Avec Re : INCARNATION, le chorégraphe nigérian Qudus Onikeku fusionne la danse, la musique, la mode et les arts visuels dans un spectacle qui puise tant dans la culture millénaire des Yorubas que dans l'énergie vibrante des rues de Lagos.
| Pour former sa joyeuse troupe, le chorégraphe de Lagos Qudus Onikeku a voyagé dans tout le Nigeria à la recherche des danseuses et danseurs de demain.

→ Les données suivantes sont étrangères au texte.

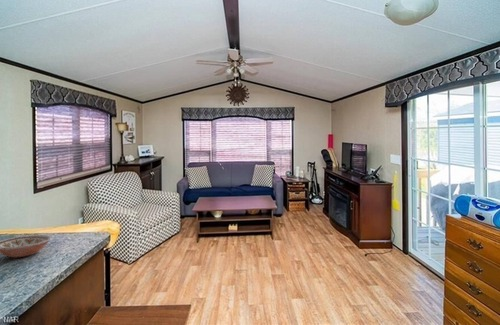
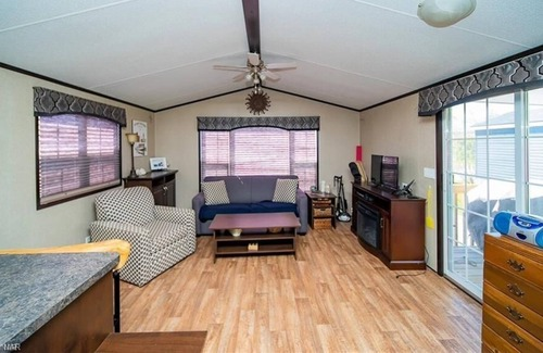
- bowl [0,234,53,258]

Dans une boucle hypnotique qui relie le présent au passé et à l'avenir, l'afrobeat de Fela Kuti au dancehall des Caraïbes et au groove des mégalopoles africaines d'aujourd'hui, le spectacle de Qudus Onikeku est une affirmation magistrale de la réinvention permanente de la culture noire. Danseur, formé aux arts du cirque au CNAC de Châlons-en-Champagne, le chorégraphe est retourné à Lagos en 2014, où il y a fondé le QDanceCenter, un hub de créativité et de danse. Avec ses danseurs et danseuses, il a travaillé pendant plusieurs années ce spectacle qui fait appel à la mémoire du corps pour encore mieux s'inscrire dans notre présent bouillonnant.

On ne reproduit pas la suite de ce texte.